Put the lines below into a JSON list of strings, one string per line, and leave out the blank lines.

● ● ● ● ●

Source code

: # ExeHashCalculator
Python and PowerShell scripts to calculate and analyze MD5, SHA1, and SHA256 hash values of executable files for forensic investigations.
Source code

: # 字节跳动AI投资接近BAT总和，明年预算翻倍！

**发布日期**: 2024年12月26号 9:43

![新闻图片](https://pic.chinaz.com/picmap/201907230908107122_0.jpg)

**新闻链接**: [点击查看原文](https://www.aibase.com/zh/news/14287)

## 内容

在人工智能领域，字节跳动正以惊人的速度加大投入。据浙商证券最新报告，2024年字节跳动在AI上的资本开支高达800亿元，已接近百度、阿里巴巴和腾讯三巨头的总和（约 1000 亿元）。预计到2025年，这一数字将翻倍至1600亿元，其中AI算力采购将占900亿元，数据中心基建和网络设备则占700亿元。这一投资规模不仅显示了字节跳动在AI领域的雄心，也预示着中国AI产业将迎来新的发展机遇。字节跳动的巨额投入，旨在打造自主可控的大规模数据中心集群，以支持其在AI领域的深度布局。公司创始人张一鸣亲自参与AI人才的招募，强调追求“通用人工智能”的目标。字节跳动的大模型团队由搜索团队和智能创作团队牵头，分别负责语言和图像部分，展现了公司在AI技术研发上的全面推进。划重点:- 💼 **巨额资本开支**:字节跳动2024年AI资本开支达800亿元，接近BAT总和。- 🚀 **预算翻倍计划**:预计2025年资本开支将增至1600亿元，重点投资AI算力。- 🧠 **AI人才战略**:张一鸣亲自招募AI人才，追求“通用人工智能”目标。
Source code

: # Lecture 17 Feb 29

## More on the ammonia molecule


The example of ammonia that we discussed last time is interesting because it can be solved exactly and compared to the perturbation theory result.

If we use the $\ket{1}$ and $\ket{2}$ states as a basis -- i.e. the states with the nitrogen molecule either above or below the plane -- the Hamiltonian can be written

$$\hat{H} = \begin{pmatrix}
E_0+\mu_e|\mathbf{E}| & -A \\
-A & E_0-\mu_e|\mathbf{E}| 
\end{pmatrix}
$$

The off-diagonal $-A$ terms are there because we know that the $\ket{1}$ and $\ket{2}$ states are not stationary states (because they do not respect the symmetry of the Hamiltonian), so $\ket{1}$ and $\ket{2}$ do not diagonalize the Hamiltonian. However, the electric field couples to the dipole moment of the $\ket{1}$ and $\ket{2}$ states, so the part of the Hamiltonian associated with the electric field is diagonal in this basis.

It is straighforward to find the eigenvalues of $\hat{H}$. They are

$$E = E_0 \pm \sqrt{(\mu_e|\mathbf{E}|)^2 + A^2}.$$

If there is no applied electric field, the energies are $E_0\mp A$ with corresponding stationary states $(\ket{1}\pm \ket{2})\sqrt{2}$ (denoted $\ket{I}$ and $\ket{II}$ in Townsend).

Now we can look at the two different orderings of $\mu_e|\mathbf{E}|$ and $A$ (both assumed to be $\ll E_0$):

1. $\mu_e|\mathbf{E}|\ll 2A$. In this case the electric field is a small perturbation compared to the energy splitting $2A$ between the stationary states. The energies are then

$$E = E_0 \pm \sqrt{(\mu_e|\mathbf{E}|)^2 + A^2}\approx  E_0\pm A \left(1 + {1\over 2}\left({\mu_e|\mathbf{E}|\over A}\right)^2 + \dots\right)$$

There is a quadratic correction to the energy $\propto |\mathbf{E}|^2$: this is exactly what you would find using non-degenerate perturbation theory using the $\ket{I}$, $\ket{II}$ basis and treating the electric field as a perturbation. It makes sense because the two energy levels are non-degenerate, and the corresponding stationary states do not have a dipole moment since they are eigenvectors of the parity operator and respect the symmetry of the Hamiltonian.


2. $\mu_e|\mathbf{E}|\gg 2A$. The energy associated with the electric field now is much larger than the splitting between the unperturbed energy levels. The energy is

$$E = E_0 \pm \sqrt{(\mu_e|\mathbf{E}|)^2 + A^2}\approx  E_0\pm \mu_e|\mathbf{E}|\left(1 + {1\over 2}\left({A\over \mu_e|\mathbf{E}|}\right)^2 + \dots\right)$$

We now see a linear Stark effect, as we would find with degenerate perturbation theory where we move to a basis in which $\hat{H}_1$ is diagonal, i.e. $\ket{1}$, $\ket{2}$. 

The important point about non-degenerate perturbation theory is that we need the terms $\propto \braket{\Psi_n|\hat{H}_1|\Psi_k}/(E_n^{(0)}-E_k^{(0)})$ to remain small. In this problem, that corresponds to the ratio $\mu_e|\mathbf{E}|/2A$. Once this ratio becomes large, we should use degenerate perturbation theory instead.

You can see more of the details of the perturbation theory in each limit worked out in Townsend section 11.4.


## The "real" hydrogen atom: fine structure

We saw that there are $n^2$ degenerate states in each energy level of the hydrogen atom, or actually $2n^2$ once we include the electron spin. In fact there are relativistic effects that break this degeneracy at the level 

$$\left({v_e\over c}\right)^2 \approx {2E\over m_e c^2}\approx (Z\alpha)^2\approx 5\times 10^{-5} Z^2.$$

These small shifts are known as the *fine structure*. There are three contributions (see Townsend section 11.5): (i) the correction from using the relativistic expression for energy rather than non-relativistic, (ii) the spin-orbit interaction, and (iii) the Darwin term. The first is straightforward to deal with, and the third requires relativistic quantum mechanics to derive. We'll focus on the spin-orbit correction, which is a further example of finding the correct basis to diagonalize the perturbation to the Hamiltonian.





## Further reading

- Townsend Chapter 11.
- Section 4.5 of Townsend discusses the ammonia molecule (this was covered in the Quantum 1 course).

● ● ● ● ●

Task result:
[
  "Source code",
  ": # ExeHashCalculator",
  "Python and PowerShell scripts to calculate and analyze MD5, SHA1, and SHA256 hash values of executable files for forensic investigations.",
  "Source code",
  ": # 字节跳动AI投资接近BAT总和，明年预算翻倍！",
  "**发布日期**: 2024年12月26号 9:43",
  "![新闻图片](https://pic.chinaz.com/picmap/201907230908107122_0.jpg)",
  "**新闻链接**: [点击查看原文](https://www.aibase.com/zh/news/14287)",
  "## 内容",
  "在人工智能领域，字节跳动正以惊人的速度加大投入。据浙商证券最新报告，2024年字节跳动在AI上的资本开支高达800亿元，已接近百度、阿里巴巴和腾讯三巨头的总和（约 1000 亿元）。预计到2025年，这一数字将翻倍至1600亿元，其中AI算力采购将占900亿元，数据中心基建和网络设备则占700亿元。这一投资规模不仅显示了字节跳动在AI领域的雄心，也预示着中国AI产业将迎来新的发展机遇。字节跳动的巨额投入，旨在打造自主可控的大规模数据中心集群，以支持其在AI领域的深度布局。公司创始人张一鸣亲自参与AI人才的招募，强调追求“通用人工智能”的目标。字节跳动的大模型团队由搜索团队和智能创作团队牵头，分别负责语言和图像部分，展现了公司在AI技术研发上的全面推进。划重点:- 💼 **巨额资本开支**:字节跳动2024年AI资本开支达800亿元，接近BAT总和。- 🚀 **预算翻倍计划**:预计2025年资本开支将增至1600亿元，重点投资AI算力。- 🧠 **AI人才战略**:张一鸣亲自招募AI人才，追求“通用人工智能”目标。",
  "Source code",
  ": # Lecture 17 Feb 29",
  "## More on the ammonia molecule",
  "The example of ammonia that we discussed last time is interesting because it can be solved exactly and compared to the perturbation theory result.",
  "If we use the $\\ket{1}$ and $\\ket{2}$ states as a basis -- i.e. the states with the nitrogen molecule either above or below the plane -- the Hamiltonian can be written",
  "$$\\hat{H} = \\begin{pmatrix}",
  "E_0+\\mu_e|\\mathbf{E}| & -A \\\\",
  "-A & E_0-\\mu_e|\\mathbf{E}| ",
  "\\end{pmatrix}",
  "$$",
  "The off-diagonal $-A$ terms are there because we know that the $\\ket{1}$ and $\\ket{2}$ states are not stationary states (because they do not respect the symmetry of the Hamiltonian), so $\\ket{1}$ and $\\ket{2}$ do not diagonalize the Hamiltonian. However, the electric field couples to the dipole moment of the $\\ket{1}$ and $\\ket{2}$ states, so the part of the Hamiltonian associated with the electric field is diagonal in this basis.",
  "It is straighforward to find the eigenvalues of $\\hat{H}$. They are",
  "$$E = E_0 \\pm \\sqrt{(\\mu_e|\\mathbf{E}|)^2 + A^2}.$$",
  "If there is no applied electric field, the energies are $E_0\\mp A$ with corresponding stationary states $(\\ket{1}\\pm \\ket{2})\\sqrt{2}$ (denoted $\\ket{I}$ and $\\ket{II}$ in Townsend).",
  "Now we can look at the two different orderings of $\\mu_e|\\mathbf{E}|$ and $A$ (both assumed to be $\\ll E_0$):",
  "1. $\\mu_e|\\mathbf{E}|\\ll 2A$. In this case the electric field is a small perturbation compared to the energy splitting $2A$ between the stationary states. The energies are then",
  "$$E = E_0 \\pm \\sqrt{(\\mu_e|\\mathbf{E}|)^2 + A^2}\\approx  E_0\\pm A \\left(1 + {1\\over 2}\\left({\\mu_e|\\mathbf{E}|\\over A}\\right)^2 + \\dots\\right)$$",
  "There is a quadratic correction to the energy $\\propto |\\mathbf{E}|^2$: this is exactly what you would find using non-degenerate perturbation theory using the $\\ket{I}$, $\\ket{II}$ basis and treating the electric field as a perturbation. It makes sense because the two energy levels are non-degenerate, and the corresponding stationary states do not have a dipole moment since they are eigenvectors of the parity operator and respect the symmetry of the Hamiltonian.",
  "2. $\\mu_e|\\mathbf{E}|\\gg 2A$. The energy associated with the electric field now is much larger than the splitting between the unperturbed energy levels. The energy is",
  "$$E = E_0 \\pm \\sqrt{(\\mu_e|\\mathbf{E}|)^2 + A^2}\\approx  E_0\\pm \\mu_e|\\mathbf{E}|\\left(1 + {1\\over 2}\\left({A\\over \\mu_e|\\mathbf{E}|}\\right)^2 + \\dots\\right)$$",
  "We now see a linear Stark effect, as we would find with degenerate perturbation theory where we move to a basis in which $\\hat{H}_1$ is diagonal, i.e. $\\ket{1}$, $\\ket{2}$. ",
  "The important point about non-degenerate perturbation theory is that we need the terms $\\propto \\braket{\\Psi_n|\\hat{H}_1|\\Psi_k}/(E_n^{(0)}-E_k^{(0)})$ to remain small. In this problem, that corresponds to the ratio $\\mu_e|\\mathbf{E}|/2A$. Once this ratio becomes large, we should use degenerate perturbation theory instead.",
  "You can see more of the details of the perturbation theory in each limit worked out in Townsend section 11.4.",
  "## The \"real\" hydrogen atom: fine structure",
  "We saw that there are $n^2$ degenerate states in each energy level of the hydrogen atom, or actually $2n^2$ once we include the electron spin. In fact there are relativistic effects that break this degeneracy at the level ",
  "$$\\left({v_e\\over c}\\right)^2 \\approx {2E\\over m_e c^2}\\approx (Z\\alpha)^2\\approx 5\\times 10^{-5} Z^2.$$",
  "These small shifts are known as the *fine structure*. There are three contributions (see Townsend section 11.5): (i) the correction from using the relativistic expression for energy rather than non-relativistic, (ii) the spin-orbit interaction, and (iii) the Darwin term. The first is straightforward to deal with, and the third requires relativistic quantum mechanics to derive. We'll focus on the spin-orbit correction, which is a further example of finding the correct basis to diagonalize the perturbation to the Hamiltonian.",
  "## Further reading",
  "- Townsend Chapter 11.",
  "- Section 4.5 of Townsend discusses the ammonia molecule (this was covered in the Quantum 1 course)."
]